I’ve opened pull requests for a few pre-work changes that can be cleanly separated out in order to make the main changes easier to review. I hope to get the final stack down to about 7 PRs.

Okay, I’ve finished the implementation and tests, and have run end-to-end tests on the whole blacklist. Everything seems to check out, so I’ve opened the following pull requests:

• #1662: schema: add fidelity types
• #1663: mirror: add typename support to query plan
• #1664: mirror: add typename support to UpdateResults
• #1665: mirror: permit storing objects without known typename
• #1666: mirror: request typenames in GraphQL queries
• #1667: mirror: process typenames in query responses
• #1668: mirror: permit and handle unfaithful fields
• #1669: github: replace blacklist with fidelity annotations

@brianlitwin: You’d previously expressed some interest in reviewing code for this initiative. How much do you feel like taking on, and is there anything that I can do to help you spin up on this? (May also ask @decentralion or @Beanow for reviews on some specific commits.)
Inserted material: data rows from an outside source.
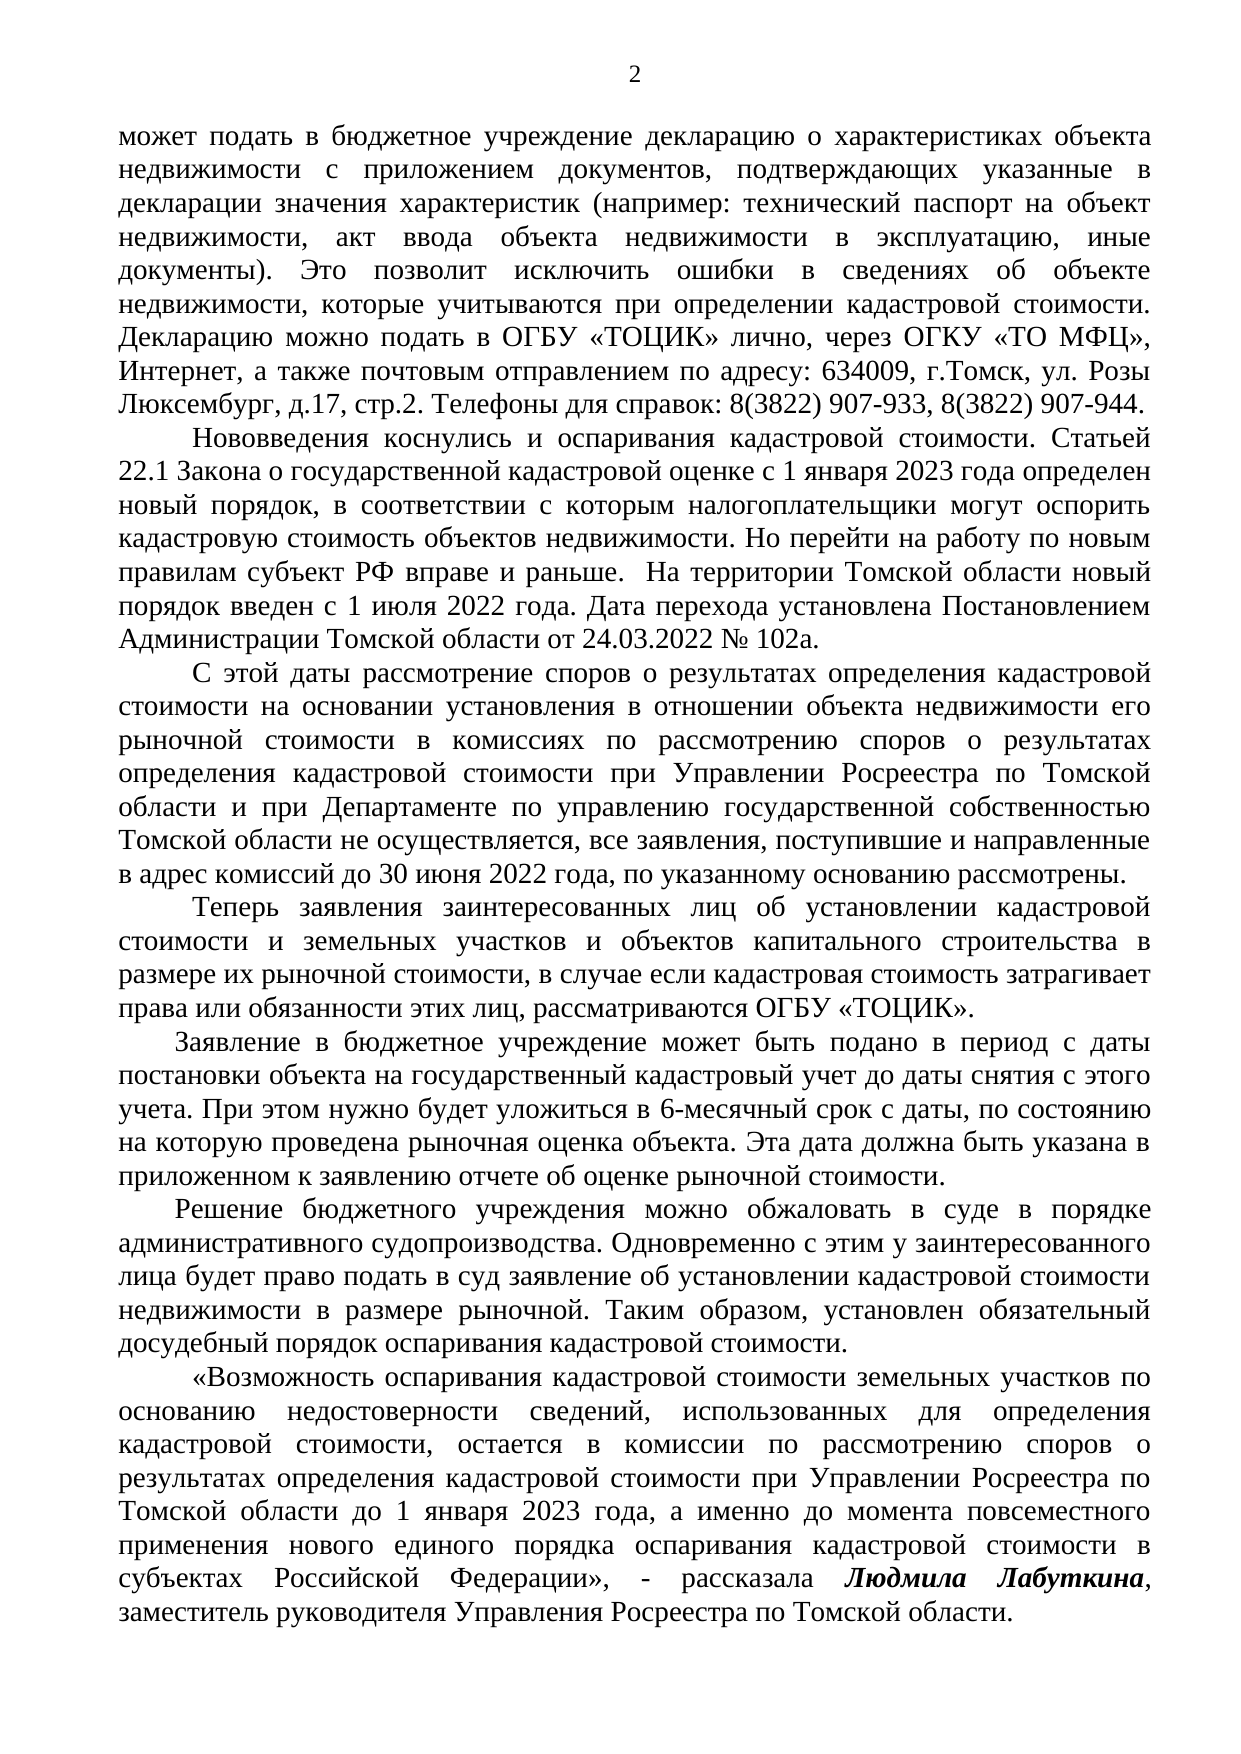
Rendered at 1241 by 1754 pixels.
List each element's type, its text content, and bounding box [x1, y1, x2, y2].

text Нововведения коснулись и оспаривания кадастровой стоимости. Статьей 22.1 Закона о государственной кадастровой оценке с 1 января 2023 года определен новый порядок, в соответствии с которым налогоплательщики могут оспорить кадастровую стоимость объектов недвижимости. Но перейти на работу по новым правилам субъект РФ вправе и раньше. На территории Томской области новый порядок введен с 1 июля 2022 года. Дата перехода установлена Постановлением Администрации Томской области от 24.03.2022 № 102а. [118, 420, 1152, 655]
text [118, 118, 1152, 420]
text Теперь заявления заинтересованных лиц об установлении кадастровой стоимости и земельных участков и объектов капитального строительства в размере их рыночной стоимости, в случае если кадастровая стоимость затрагивает права или обязанности этих лиц, рассматриваются ОГБУ «ТОЦИК». [118, 889, 1152, 1024]
text С этой даты рассмотрение споров о результатах определения кадастровой стоимости на основании установления в отношении объекта недвижимости его рыночной стоимости в комиссиях по рассмотрению споров о результатах определения кадастровой стоимости при Управлении Росреестра по Томской области и при Департаменте по управлению государственной собственностью Томской области не осуществляется, все заявления, поступившие и направленные в адрес комиссий до 30 июня 2022 года, по указанному основанию рассмотрены. [118, 655, 1152, 889]
text Решение бюджетного учреждения можно обжаловать в суде в порядке административного судопроизводства. Одновременно с этим у заинтересованного лица будет право подать в суд заявление об установлении кадастровой стоимости недвижимости в размере рыночной. Таким образом, установлен обязательный досудебный порядок оспаривания кадастровой стоимости. [118, 1191, 1152, 1359]
text Заявление в бюджетное учреждение может быть подано в период с даты постановки объекта на государственный кадастровый учет до даты снятия с этого учета. При этом нужно будет уложиться в 6-месячный срок с даты, по состоянию на которую проведена рыночная оценка объекта. Эта дата должна быть указана в приложенном к заявлению отчете об оценке рыночной стоимости. [118, 1024, 1152, 1191]
text «Возможность оспаривания кадастровой стоимости земельных участков по основанию недостоверности сведений, использованных для определения кадастровой стоимости, остается в комиссии по рассмотрению споров о результатах определения кадастровой стоимости при Управлении Росреестра по Томской области до 1 января 2023 года, а именно до момента повсеместного применения нового единого порядка оспаривания кадастровой стоимости в субъектах Российской Федерации», - рассказала Людмила Лабуткина, заместитель руководителя Управления Росреестра по Томской области. [118, 1359, 1152, 1627]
I would suggest tagging some others on the reviews; I’m not going to be able to provide much substantive feedback based on the complexity of this change and the mirror module. But I’m very happy to provide a second or third set of eyes; I had looked into this issue quite a bit, and looking at your implementation is a great learning experience!

Cool; thanks for letting us know! I just discussed this a bit with @decentralion and @Beanow. We anticipate that some new projects will want to start trying out SourceCred in the next few days, so merging this soon will be beneficial. We plan to merge on just cursory review for now, and revisit later with more detailed reviews for knowledge transfer.
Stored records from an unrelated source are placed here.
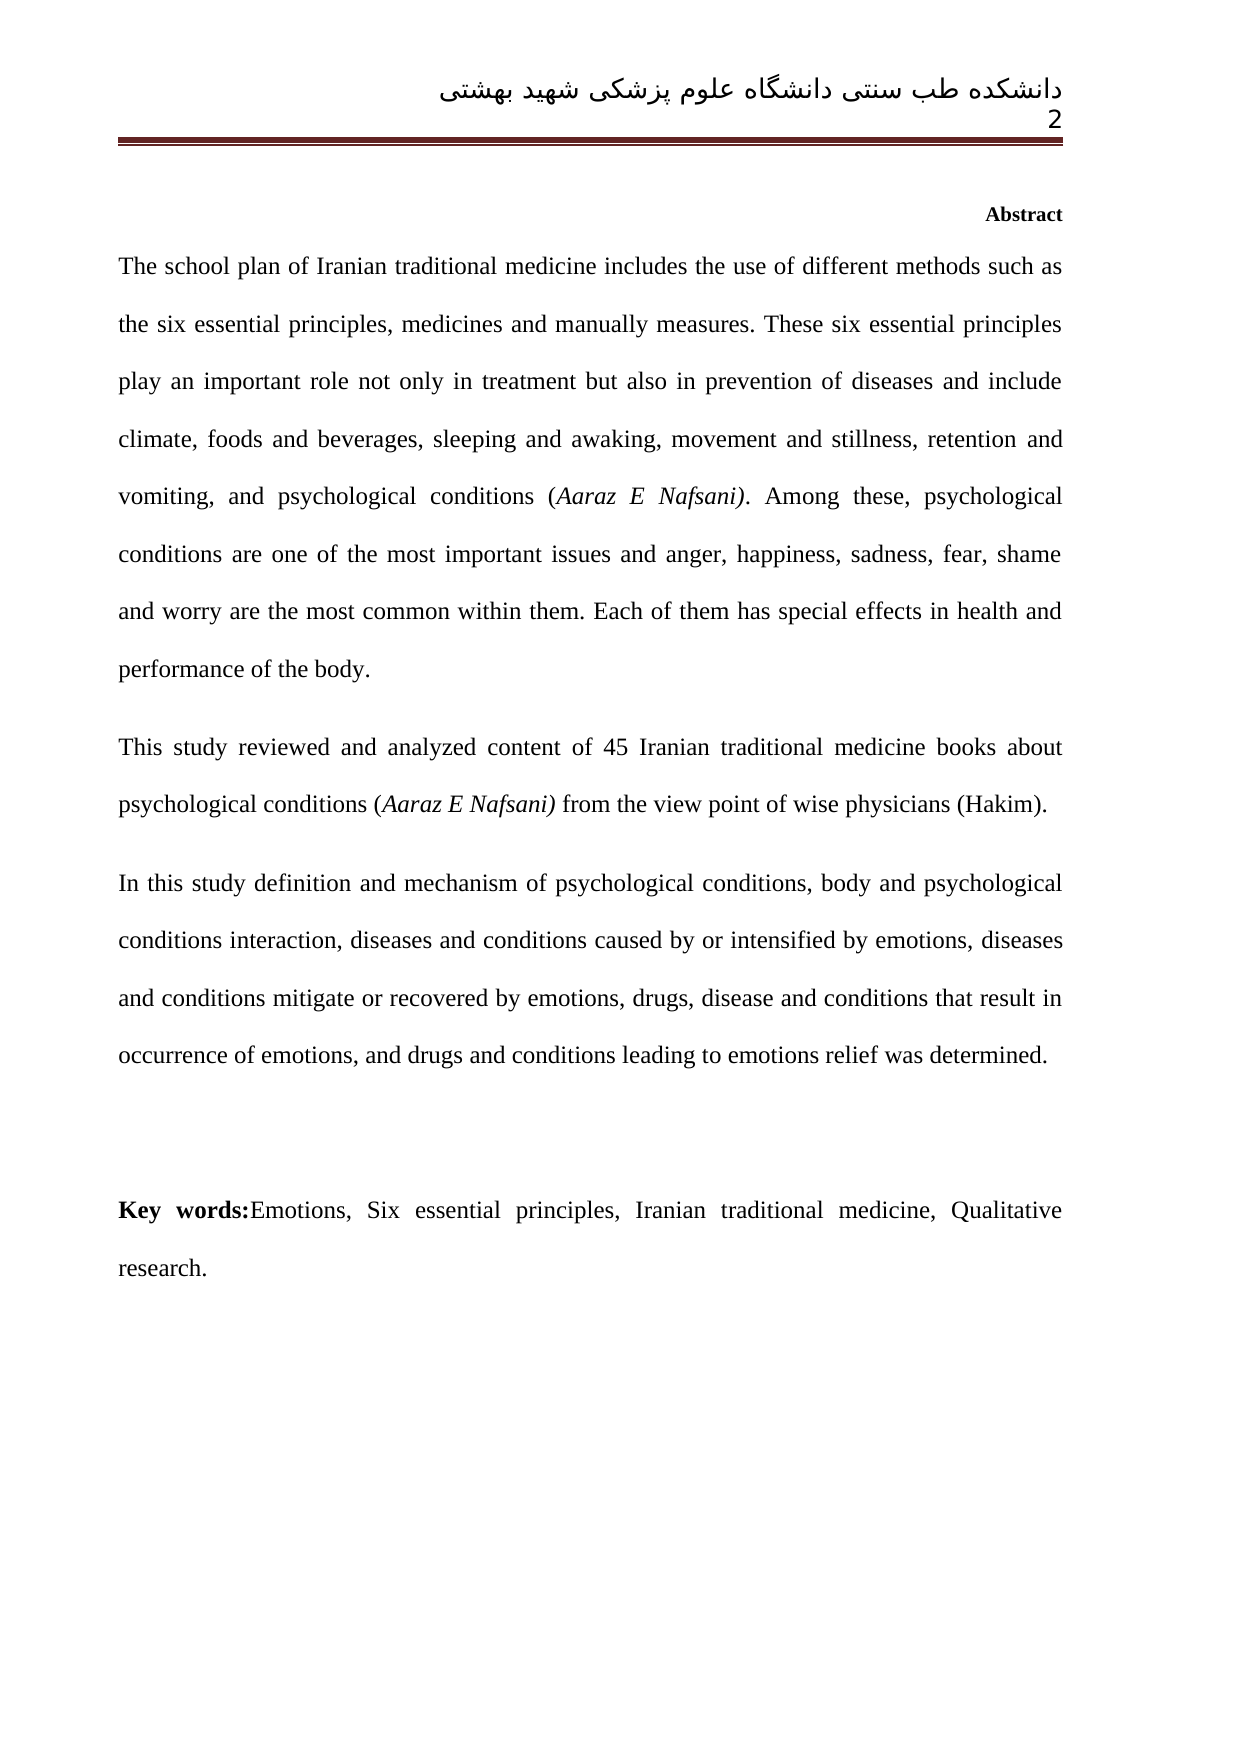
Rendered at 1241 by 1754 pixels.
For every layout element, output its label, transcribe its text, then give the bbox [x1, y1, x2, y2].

text The school plan of Iranian traditional medicine includes the use of different methods such as the six essential principles, medicines and manually measures. These six essential principles play an important role not only in treatment but also in prevention of diseases and include climate, foods and beverages, sleeping and awaking, movement and stillness, retention and vomiting, and psychological conditions (Aaraz E Nafsani). Among these, psychological conditions are one of the most important issues and anger, happiness, sadness, fear, shame and worry are the most common within them. Each of them has special effects in health and performance of the body. [118, 251, 1063, 682]
subtitle Abstract [118, 202, 1063, 226]
text This study reviewed and analyzed content of 45 Iranian traditional medicine books about psychological conditions (Aaraz E Nafsani) from the view point of wise physicians (Hakim). [118, 732, 1063, 818]
text In this study definition and mechanism of psychological conditions, body and psychological conditions interaction, diseases and conditions caused by or intensified by emotions, diseases and conditions mitigate or recovered by emotions, drugs, disease and conditions that result in occurrence of emotions, and drugs and conditions leading to emotions relief was determined. [118, 868, 1063, 1069]
text Key words:Emotions, Six essential principles, Iranian traditional medicine, Qualitative research. [118, 1196, 1063, 1282]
The impetus behind the “merge soon on cursory review” requirement has passed, and we ended up deciding not to do that, so this initiative is currently blocked on review (#1662, #1665–#1669). Friendly ping.
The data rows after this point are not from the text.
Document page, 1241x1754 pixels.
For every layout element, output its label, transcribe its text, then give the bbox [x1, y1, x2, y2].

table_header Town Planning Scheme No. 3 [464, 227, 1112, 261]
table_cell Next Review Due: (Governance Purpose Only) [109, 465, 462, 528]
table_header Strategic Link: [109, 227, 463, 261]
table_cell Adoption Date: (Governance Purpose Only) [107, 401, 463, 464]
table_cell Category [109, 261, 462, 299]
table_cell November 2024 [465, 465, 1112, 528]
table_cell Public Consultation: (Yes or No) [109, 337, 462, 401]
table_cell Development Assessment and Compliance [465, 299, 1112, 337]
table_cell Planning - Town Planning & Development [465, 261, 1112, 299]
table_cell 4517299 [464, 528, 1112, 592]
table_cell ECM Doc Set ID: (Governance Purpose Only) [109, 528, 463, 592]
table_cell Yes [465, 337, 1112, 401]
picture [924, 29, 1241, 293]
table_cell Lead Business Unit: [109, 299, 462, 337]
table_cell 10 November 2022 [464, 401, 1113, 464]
I’ve approved all the outstanding PRs (based on “locally scoped” review – I read the code, but didn’t make an effort to build a full mental model of the change, so it’s more sanity/style check and not a design review).

Thanks! That’s reasonable. We’re still missing review on #1662, which is at the bottom of the stack and so needs to go in first. This change should be pretty uncontroversial if you agree with the new types and docs added to the src/graphql/schema.js module.

Oops–sorry to overlook it. It’s approved now.

$ git log --oneline origin/master -n 8
eebacff1 (origin/master, origin/HEAD) github: replace blacklist with fidelity annotations (#1669)
2b58c687 mirror: permit and handle unfaithful fields (#1668)
5bf3d945 mirror: process typenames in query responses (#1667)
60bc7561 mirror: request typenames in GraphQL queries (#1666)
96157a2d mirror: permit storing objects without known typename (#1665)
5c937d86 mirror: add typename support to `UpdateResult`s (#1664)
477243fc mirror: add typename support to query plan (#1663)
b36ecb4d schema: add fidelity types (#1662)

It is done.

I’ve marked this initiative as completed, as the pull requests have been merged to master and the GitHub blacklist has been deleted. If you run into any holes or problems, please file a new issue on GitHub and CC me.